Ils ont apporté tout leur professionnalisme et leur vécu du haut niveau. La rigueur, le souci du détail. Ce sont des garçons qui n’ont plus rien à prouver, dont la carrière est faite, mais qui ont gardé l’appétit de vaincre. Surtout, ils sont bienveillants avec les autres, toujours là pour conseiller et guider. Ce sont des garçons faciles à coacher. Un mec comme George North était blessé en début de saison à un tendon d’Achille. Mais il était très investi dans l’équipe. C’est un mec très respectueux, très humble. Il montre aux jeunes ce qu’il faut faire pour être un joueur de haut niveau.

La suite de votre carrière devrait s’écrire à Agen, où vous retrouverez Jean-François Fonteneau avec qui vous avez déjà travaillé…

J’ai un accord pour devenir directeur du rugby à Agen mais les contours précis de mon rôle restent à définir. Le potentiel départ de Sébastien Calvet rebat quelque peu les cartes. Je connais le club et son fonctionnement, je connais la situation actuelle et j’ai d’excellents rapports avec le président Jean-François Fonteneau. Depuis mon premier passage à Agen, on échange beaucoup sur le rugby. Il y a vraiment quelque chose à faire pour travailler et donner à nouveau le sourire à tous les amoureux du SUALG.

**DONNÉES**:
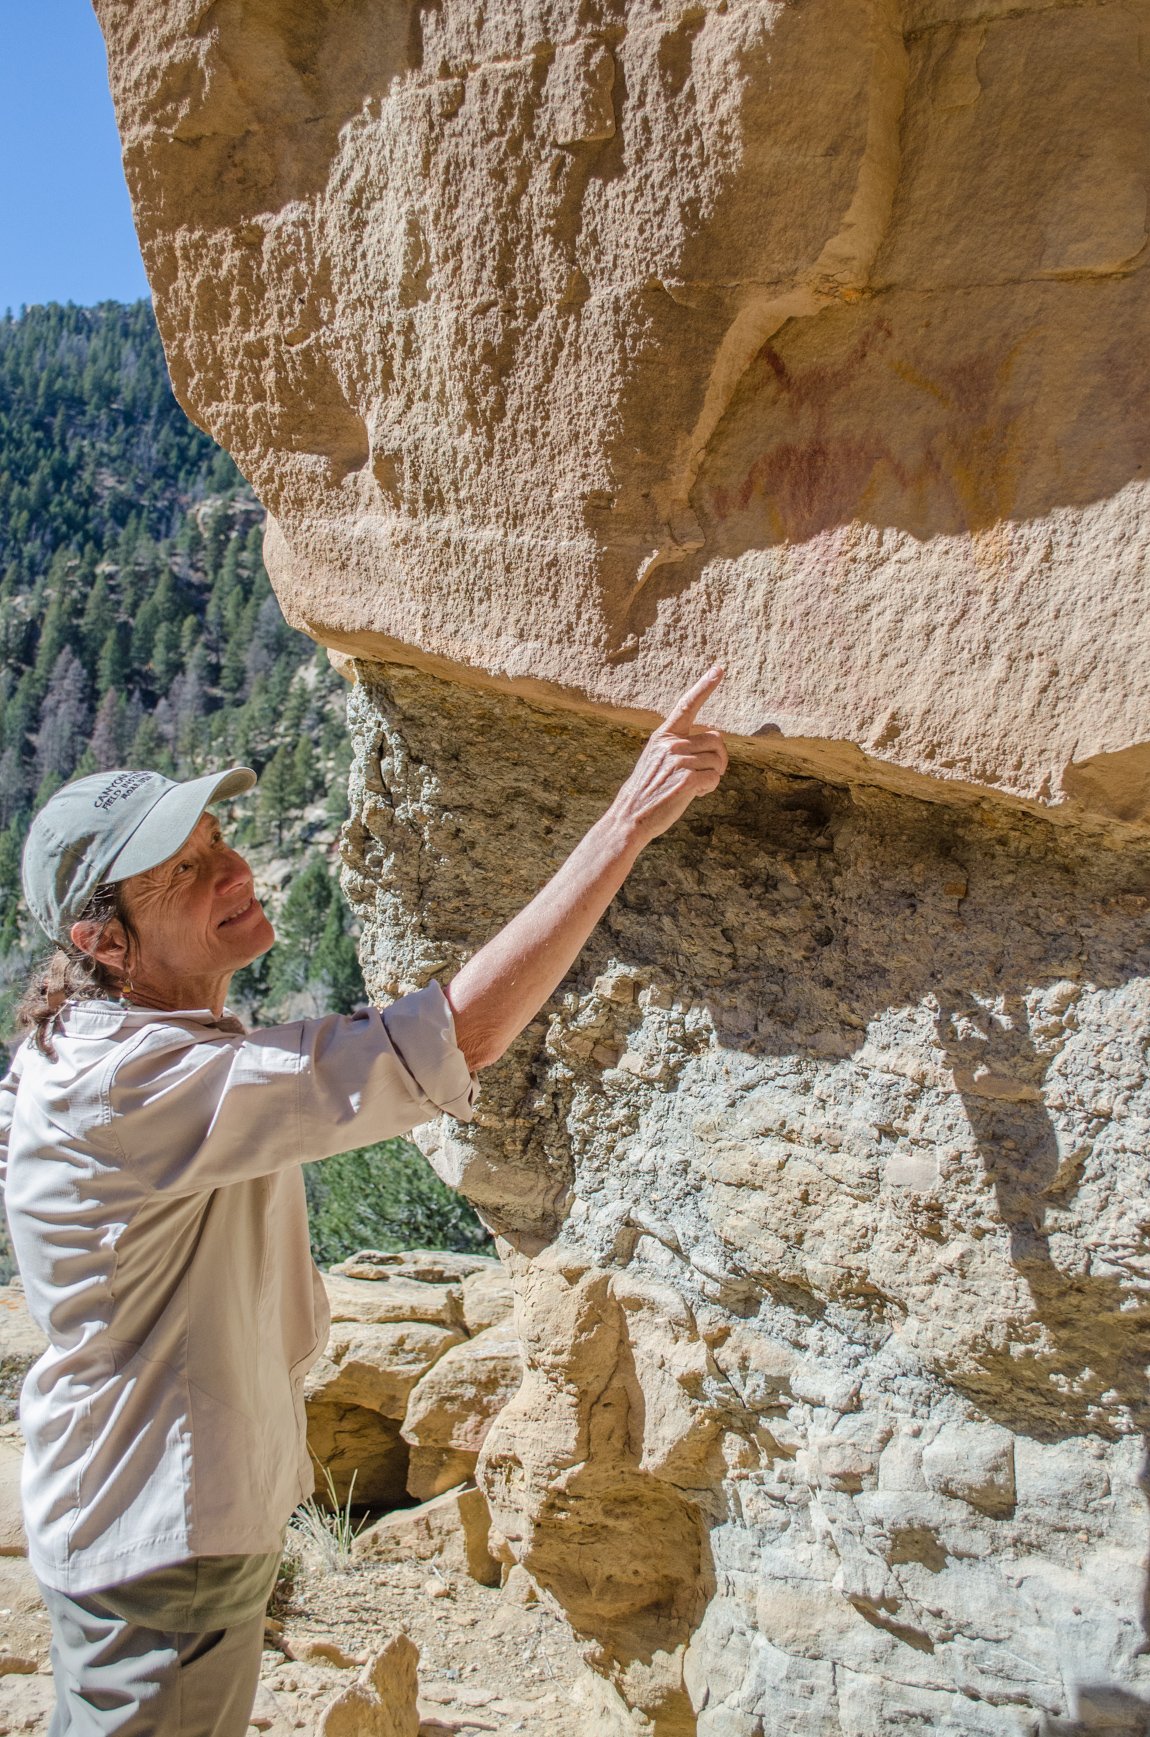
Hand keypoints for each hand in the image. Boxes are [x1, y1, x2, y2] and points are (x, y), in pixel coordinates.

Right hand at [609, 666, 727, 846]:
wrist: (631, 816)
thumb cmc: (648, 790)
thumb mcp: (657, 760)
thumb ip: (679, 747)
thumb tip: (715, 741)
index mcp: (663, 736)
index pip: (686, 705)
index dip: (705, 686)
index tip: (720, 668)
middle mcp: (671, 744)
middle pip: (716, 739)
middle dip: (718, 757)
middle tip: (708, 773)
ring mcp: (678, 760)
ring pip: (718, 760)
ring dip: (714, 775)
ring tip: (695, 786)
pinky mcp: (687, 779)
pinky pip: (715, 778)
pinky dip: (709, 788)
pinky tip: (693, 795)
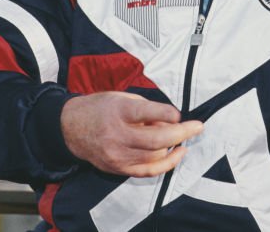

**CONSIGNES**:
1. Recopiez fidèlement le passage de l'entretien allant de « Ils ont apporté » jusqu'à « de haut niveau. ».
2. Répondez aux questions suivantes à partir de l'entretien.
(a) À quel endroit George North était-il blessé en début de saison ?
(b) Quel poste l'interviewé a-t-il accepté d'occuper à Agen ?
(c) De qui le départ potentiel rebat-il quelque peu les cartes ?
Vous n'avez pas besoin des données pour ce travail.

**RÉPONSES**:
1.
Ils ont apporté tout leur professionnalisme et leur vécu du haut niveau. La rigueur, le souci du détail. Ce sont des garçons qui n’ont plus rien à prouver, dont la carrière est faite, mais qui ont gardé l’appétit de vaincre. Surtout, ils sont bienveillants avec les autres, toujours là pour conseiller et guider. Ce sont des garçons faciles à coacher. Un mec comme George North était blessé en début de saison à un tendon d’Achille. Mais il était très investi dans l’équipe. C’est un mec très respectueux, très humble. Il montre aux jeunes ce qu’il faut faire pour être un joueur de haut niveau.

2.
(a) À un tendon d'Achille.
(b) Celui de directeur du rugby.
(c) De Sébastien Calvet.